[Data items]

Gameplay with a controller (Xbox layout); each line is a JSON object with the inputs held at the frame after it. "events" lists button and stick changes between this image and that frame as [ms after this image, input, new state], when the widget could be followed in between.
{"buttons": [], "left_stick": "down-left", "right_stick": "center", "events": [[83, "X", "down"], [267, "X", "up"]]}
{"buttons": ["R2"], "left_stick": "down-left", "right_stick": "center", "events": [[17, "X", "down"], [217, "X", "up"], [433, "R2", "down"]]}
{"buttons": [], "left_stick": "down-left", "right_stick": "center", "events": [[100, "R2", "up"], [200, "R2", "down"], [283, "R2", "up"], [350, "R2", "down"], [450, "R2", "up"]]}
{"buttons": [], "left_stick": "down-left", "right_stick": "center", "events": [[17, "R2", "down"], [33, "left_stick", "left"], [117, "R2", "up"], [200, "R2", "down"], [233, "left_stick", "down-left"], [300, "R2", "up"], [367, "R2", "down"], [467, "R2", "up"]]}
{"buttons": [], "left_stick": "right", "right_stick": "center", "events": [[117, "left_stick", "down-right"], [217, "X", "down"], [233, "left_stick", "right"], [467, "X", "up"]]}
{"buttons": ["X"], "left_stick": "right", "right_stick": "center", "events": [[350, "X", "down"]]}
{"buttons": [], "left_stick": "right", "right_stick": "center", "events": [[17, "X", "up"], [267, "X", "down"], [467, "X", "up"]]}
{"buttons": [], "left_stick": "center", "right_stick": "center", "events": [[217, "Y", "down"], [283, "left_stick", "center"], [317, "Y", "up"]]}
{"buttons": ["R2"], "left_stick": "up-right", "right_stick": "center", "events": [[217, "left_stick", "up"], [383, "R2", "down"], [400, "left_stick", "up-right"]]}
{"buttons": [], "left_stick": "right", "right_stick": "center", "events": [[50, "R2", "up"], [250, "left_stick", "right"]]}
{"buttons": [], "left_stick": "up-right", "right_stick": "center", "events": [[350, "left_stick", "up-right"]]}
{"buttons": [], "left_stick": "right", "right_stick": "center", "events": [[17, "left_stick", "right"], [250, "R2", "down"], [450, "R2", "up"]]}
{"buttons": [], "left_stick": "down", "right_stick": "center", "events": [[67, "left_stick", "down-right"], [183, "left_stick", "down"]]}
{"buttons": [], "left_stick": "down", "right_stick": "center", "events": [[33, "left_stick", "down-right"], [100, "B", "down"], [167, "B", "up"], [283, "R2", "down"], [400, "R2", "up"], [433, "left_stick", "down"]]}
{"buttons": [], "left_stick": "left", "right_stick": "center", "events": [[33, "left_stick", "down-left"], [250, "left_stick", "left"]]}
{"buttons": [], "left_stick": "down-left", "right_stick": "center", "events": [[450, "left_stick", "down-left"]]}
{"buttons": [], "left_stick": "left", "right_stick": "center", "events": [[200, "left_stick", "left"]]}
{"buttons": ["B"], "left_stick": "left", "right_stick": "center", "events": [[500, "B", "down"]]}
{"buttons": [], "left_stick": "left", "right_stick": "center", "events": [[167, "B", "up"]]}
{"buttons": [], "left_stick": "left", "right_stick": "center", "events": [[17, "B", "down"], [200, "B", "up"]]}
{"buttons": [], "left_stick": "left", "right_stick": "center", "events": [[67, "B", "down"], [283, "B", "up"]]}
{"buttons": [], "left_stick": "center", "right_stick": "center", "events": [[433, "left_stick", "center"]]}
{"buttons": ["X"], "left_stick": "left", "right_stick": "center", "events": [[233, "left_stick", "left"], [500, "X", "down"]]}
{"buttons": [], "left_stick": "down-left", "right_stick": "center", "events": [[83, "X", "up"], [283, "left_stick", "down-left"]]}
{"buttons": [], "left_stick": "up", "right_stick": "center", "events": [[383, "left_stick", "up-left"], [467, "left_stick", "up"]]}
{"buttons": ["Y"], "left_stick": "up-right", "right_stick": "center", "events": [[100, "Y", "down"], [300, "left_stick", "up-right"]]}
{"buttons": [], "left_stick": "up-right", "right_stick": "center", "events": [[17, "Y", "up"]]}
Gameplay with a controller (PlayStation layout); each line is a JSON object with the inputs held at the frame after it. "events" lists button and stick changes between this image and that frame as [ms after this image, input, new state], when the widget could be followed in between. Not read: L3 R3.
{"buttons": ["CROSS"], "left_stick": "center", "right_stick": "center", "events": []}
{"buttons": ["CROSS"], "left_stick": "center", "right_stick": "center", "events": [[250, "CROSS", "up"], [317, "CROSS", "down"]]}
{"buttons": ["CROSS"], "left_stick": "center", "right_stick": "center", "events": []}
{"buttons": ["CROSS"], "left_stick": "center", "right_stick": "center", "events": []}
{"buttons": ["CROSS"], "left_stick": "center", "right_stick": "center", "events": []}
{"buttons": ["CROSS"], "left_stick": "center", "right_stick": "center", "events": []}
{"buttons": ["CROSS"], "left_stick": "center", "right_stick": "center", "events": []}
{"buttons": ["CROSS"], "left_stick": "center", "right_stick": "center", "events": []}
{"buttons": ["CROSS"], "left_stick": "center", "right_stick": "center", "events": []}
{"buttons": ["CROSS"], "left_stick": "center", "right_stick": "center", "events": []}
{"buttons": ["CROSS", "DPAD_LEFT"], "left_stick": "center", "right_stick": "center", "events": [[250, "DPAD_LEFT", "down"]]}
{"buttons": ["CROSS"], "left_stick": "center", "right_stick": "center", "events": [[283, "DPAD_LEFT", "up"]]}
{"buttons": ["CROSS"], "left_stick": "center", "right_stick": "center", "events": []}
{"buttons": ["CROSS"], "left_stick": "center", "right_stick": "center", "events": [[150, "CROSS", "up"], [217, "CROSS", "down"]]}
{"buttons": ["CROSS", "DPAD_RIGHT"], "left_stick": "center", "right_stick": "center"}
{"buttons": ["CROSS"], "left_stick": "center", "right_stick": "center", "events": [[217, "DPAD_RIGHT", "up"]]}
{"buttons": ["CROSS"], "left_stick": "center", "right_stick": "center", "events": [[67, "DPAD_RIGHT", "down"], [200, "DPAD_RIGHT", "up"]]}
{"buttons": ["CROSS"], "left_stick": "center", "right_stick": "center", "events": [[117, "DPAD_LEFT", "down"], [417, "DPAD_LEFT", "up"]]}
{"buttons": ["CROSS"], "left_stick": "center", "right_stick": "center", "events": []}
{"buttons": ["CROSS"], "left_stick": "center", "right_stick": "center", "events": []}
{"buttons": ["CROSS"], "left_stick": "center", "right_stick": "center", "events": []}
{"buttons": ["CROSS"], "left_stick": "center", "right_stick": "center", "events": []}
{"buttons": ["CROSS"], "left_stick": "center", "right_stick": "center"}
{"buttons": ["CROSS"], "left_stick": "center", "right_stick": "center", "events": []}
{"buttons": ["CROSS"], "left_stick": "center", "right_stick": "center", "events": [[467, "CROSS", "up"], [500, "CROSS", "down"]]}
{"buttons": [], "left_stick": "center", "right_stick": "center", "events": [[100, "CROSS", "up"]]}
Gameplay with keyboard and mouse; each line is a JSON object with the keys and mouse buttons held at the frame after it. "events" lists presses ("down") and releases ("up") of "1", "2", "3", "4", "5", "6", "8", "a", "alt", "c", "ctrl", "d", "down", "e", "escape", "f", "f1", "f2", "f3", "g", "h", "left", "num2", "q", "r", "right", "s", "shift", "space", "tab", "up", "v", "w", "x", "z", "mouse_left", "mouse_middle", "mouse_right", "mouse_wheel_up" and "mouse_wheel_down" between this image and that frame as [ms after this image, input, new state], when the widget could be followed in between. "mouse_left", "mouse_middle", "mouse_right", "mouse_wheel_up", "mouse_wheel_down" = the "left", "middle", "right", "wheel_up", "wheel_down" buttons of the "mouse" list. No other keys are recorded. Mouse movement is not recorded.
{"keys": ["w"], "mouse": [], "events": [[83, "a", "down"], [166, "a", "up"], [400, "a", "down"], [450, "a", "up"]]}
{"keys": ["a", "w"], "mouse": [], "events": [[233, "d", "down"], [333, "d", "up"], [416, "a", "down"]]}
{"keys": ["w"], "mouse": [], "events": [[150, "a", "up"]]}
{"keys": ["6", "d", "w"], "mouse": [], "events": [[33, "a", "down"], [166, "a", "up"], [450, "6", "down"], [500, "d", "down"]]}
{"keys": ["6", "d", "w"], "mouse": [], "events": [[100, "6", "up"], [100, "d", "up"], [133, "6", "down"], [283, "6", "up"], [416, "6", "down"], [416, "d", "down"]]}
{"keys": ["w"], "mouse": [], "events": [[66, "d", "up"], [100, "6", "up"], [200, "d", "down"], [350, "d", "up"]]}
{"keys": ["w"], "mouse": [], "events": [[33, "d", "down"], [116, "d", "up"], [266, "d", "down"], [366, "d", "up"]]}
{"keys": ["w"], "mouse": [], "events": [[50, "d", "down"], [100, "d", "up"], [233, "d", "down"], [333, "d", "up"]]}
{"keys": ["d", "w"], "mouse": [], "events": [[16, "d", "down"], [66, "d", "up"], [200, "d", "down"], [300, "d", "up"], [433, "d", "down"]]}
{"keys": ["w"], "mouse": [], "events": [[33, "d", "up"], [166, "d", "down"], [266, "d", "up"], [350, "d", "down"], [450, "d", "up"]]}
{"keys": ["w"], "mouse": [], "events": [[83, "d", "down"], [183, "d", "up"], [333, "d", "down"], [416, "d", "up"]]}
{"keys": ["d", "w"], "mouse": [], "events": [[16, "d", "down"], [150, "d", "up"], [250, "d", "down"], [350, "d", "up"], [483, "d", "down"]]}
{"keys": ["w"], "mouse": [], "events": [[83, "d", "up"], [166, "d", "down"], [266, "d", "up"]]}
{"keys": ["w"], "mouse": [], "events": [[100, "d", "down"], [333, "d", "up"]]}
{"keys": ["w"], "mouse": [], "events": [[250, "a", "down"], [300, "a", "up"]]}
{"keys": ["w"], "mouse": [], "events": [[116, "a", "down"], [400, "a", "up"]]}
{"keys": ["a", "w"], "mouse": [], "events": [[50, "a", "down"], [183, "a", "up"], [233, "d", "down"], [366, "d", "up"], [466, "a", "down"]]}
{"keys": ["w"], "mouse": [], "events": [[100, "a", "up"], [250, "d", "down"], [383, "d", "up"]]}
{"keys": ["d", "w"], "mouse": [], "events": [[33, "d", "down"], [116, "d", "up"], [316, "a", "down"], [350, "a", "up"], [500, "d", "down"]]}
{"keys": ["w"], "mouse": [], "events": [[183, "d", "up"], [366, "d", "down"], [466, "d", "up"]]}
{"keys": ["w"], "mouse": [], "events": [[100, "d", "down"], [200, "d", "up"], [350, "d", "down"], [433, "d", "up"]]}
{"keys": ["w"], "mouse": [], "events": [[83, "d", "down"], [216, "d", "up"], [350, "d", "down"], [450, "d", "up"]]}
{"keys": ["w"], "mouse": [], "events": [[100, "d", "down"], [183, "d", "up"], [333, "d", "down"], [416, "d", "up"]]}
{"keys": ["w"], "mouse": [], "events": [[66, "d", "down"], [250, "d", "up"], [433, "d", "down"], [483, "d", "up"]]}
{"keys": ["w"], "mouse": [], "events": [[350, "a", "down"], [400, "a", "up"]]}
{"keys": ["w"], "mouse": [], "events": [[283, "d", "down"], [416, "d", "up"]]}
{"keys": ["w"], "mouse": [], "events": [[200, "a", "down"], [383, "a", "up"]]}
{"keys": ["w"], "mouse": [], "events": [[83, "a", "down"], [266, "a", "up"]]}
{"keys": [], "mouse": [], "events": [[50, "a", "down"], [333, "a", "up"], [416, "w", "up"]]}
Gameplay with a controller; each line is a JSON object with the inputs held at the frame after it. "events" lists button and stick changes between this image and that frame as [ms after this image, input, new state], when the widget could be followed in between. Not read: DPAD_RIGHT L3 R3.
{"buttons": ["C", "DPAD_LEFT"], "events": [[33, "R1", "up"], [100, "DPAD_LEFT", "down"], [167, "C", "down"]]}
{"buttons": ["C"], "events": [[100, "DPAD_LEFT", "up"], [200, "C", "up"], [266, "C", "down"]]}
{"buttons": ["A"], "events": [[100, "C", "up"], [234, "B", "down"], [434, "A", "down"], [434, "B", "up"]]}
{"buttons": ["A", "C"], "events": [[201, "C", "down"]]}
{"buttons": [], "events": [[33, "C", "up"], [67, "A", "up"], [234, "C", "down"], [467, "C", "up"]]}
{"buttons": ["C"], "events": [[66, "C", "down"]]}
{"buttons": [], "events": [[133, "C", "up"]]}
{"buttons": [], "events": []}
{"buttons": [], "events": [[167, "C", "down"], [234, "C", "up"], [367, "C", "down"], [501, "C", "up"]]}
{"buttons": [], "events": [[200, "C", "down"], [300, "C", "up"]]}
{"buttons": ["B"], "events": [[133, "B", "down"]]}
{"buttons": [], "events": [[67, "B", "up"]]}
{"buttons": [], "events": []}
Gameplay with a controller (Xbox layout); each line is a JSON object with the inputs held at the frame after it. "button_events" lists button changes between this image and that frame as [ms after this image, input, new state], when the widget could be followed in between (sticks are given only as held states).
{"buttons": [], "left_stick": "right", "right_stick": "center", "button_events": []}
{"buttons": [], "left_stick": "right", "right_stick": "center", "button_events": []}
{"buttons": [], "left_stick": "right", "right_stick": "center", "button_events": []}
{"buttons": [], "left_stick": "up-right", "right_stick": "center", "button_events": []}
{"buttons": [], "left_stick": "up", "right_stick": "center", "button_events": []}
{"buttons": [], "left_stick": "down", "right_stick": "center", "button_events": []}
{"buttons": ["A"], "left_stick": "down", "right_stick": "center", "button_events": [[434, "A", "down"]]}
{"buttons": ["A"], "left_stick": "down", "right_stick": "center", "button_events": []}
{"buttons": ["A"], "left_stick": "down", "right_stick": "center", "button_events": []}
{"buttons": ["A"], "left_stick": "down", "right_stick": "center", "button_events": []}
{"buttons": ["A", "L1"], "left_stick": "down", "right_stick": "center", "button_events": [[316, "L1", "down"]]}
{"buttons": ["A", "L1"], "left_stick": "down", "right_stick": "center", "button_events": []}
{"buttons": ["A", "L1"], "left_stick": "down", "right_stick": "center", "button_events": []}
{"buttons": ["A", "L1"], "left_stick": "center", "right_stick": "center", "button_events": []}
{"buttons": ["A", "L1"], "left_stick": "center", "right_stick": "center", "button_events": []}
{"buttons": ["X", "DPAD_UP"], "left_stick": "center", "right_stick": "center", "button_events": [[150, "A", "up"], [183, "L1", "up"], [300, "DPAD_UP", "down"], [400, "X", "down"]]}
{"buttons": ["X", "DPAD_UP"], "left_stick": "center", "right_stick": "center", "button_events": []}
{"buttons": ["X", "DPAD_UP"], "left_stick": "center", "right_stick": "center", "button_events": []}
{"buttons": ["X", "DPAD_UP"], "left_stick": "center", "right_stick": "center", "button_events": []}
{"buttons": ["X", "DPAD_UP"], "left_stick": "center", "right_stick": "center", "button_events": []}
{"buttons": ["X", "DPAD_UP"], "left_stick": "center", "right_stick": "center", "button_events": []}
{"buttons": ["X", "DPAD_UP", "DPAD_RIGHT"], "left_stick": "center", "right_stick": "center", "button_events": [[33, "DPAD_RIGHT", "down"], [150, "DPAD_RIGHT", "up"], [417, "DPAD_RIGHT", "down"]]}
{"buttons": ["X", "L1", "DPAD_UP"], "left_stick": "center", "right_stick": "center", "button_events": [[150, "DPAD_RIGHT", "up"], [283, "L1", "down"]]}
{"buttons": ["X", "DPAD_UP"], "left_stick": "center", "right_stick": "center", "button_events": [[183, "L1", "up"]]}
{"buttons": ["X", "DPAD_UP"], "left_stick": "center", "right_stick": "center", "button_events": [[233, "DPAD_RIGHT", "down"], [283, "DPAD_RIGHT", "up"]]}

§ WHAT TO WORK ON
Going through the records, work out how many lines contain the word "Xbox". Please answer with the number only.

§ ANSWER SECTION
2